自然科学

【生物班】姫路市福泊人工海浜で植生調査

 姫路市福泊人工浜で西播磨地区の自然科学部が合同で20年間にわたり植生調査を行っています。

 予定は先週実施予定でしたが雨天のため6月14日に延期しての実施となりました。例年は5~6校の学校が参加していたのですが、時期が遅れたためか龍野高校と県立大附属高校の2校のみが参加しました。

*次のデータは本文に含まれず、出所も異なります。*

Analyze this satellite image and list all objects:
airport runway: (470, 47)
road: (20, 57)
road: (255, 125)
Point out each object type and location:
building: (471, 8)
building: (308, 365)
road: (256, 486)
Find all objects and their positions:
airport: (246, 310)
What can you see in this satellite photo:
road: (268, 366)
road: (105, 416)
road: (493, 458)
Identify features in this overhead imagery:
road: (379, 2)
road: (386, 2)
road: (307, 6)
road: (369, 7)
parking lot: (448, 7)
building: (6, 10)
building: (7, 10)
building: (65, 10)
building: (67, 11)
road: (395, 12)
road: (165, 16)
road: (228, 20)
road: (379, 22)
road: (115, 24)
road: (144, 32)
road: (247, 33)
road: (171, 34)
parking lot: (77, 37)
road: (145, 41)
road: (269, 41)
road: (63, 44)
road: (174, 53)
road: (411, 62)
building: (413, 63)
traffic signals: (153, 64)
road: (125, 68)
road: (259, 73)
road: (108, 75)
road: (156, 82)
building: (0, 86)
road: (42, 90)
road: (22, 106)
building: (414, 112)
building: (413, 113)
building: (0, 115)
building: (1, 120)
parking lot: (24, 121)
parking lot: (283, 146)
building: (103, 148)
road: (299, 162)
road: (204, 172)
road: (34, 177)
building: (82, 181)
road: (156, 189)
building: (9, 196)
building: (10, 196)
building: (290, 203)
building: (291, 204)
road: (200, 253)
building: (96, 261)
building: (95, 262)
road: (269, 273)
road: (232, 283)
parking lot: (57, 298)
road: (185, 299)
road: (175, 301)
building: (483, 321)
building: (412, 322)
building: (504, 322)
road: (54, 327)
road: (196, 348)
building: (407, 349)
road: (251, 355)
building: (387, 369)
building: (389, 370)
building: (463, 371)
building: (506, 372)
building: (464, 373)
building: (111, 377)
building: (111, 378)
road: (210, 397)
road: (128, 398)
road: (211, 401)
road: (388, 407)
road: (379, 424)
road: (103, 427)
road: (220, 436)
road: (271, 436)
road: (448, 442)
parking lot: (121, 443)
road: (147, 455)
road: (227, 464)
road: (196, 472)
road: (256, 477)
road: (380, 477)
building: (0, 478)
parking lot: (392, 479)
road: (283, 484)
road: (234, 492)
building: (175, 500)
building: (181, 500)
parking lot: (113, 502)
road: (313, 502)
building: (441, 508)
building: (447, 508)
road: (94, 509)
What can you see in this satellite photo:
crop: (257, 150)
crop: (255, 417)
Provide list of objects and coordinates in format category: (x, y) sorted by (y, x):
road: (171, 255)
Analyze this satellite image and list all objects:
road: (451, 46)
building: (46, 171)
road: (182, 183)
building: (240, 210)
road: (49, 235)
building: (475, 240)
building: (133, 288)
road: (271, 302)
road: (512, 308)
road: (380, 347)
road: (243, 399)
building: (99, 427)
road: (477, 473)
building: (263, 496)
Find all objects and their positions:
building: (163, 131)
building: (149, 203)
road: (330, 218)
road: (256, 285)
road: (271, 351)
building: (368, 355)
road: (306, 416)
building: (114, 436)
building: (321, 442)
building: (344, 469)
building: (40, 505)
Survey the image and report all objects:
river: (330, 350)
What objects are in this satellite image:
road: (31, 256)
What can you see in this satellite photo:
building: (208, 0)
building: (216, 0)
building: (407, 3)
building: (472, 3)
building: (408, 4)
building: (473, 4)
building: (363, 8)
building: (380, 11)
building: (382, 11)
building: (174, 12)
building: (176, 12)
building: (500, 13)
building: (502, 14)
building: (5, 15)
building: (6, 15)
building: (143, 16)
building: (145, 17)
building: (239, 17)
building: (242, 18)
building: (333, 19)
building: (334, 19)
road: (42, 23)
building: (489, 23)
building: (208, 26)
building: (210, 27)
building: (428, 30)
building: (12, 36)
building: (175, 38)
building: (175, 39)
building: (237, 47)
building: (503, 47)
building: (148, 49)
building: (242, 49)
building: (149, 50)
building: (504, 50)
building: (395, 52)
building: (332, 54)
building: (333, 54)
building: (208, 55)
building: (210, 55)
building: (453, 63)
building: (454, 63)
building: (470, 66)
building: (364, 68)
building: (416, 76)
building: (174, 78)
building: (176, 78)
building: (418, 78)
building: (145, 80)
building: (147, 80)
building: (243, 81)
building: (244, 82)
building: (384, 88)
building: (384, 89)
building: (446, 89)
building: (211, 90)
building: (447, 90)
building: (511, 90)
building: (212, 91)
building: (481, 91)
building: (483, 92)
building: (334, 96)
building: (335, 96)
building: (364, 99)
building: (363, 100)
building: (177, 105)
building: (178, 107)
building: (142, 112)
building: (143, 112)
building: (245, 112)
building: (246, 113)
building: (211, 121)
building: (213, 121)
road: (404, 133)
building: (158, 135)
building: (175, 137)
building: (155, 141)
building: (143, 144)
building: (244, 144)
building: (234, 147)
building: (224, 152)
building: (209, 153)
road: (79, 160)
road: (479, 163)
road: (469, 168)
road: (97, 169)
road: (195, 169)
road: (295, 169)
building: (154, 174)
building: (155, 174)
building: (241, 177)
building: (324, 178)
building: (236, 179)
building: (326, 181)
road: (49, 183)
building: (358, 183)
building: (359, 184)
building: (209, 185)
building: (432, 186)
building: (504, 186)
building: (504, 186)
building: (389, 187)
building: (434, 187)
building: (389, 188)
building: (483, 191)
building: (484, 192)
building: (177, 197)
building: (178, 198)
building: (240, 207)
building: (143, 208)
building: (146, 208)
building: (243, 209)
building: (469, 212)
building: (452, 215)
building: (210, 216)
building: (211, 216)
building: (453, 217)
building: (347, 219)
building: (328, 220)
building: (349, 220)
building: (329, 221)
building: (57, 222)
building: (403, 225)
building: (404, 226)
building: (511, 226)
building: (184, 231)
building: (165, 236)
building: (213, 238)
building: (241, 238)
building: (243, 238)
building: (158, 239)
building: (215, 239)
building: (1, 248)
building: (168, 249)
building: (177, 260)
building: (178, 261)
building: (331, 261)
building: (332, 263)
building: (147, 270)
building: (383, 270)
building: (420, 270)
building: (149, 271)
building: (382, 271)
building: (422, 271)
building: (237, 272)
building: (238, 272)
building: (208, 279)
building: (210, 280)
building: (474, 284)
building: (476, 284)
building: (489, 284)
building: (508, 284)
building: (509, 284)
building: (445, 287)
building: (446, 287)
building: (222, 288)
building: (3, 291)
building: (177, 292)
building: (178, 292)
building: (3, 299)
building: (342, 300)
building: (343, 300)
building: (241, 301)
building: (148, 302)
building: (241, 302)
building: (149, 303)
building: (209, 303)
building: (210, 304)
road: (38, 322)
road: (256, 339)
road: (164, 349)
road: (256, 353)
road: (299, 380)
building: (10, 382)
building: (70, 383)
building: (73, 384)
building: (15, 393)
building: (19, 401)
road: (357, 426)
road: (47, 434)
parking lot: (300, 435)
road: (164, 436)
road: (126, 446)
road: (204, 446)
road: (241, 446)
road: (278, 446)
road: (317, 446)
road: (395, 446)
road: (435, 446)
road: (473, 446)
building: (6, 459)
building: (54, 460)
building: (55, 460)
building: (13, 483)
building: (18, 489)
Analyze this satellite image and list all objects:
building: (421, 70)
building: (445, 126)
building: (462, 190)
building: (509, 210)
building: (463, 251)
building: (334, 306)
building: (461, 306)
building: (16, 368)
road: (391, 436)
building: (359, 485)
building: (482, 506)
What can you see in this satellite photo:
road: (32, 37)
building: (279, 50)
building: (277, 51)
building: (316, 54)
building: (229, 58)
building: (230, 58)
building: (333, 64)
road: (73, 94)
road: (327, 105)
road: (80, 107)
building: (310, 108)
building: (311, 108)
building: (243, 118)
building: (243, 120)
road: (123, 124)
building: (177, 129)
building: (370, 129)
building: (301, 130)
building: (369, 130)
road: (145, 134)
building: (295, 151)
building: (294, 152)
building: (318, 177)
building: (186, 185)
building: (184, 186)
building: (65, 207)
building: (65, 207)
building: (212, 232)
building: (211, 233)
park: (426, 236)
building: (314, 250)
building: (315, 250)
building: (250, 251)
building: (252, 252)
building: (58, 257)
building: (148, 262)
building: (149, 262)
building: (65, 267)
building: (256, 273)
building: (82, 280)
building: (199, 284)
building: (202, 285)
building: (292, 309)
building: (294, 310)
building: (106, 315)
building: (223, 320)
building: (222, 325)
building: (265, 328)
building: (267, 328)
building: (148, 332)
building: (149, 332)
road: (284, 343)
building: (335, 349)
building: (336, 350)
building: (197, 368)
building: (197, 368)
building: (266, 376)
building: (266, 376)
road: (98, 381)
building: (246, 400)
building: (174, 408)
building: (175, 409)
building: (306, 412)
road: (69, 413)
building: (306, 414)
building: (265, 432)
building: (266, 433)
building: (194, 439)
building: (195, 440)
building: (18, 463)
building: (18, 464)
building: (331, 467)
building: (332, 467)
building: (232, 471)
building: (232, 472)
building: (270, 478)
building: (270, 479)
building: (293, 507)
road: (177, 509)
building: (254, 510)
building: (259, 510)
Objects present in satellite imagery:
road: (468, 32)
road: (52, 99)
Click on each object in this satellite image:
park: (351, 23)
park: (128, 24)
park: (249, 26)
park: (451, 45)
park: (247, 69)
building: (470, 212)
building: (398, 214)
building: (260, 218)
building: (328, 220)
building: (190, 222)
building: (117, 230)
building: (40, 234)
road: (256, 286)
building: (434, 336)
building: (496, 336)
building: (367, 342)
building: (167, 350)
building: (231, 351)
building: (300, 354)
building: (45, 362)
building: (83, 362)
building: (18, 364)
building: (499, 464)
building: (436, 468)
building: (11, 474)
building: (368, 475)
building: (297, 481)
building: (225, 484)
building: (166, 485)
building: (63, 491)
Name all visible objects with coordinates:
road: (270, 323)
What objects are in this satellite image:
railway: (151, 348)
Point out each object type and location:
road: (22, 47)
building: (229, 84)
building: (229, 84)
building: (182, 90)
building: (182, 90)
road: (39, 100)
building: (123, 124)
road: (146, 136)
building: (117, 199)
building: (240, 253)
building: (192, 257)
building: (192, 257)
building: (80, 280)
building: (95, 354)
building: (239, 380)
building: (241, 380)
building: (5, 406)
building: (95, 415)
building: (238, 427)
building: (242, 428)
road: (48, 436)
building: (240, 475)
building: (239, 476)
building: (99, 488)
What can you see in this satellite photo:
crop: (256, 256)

 砂浜での調査は暑いので熱中症の対策をして植生調査方法の講習をおこなったあとに、2名ずつの班をつくり1m×1mの方形区内に出現する植物の被度を記録していきました。

 低木のハマゴウが走出枝で分布を拡大しており、ハマボウフウも広範囲に生育していました。単子葉植物のコウボウムキは健在でしたが、コウボウシバは減少しているように見えました。

 植生調査後は浜の生物採集をしました。波打ち際の穴を掘ってカニをつかまえたり、引き潮の時間帯で逃げ遅れたタコもつかまえて、参加者みんなで観察してから逃がしました。

 高等学校教育研究会生物部会西播支部と兵庫県生物学会による共催で、部会からは飲み物を、学会からは弁当を支給していただきました。ありがとうございました。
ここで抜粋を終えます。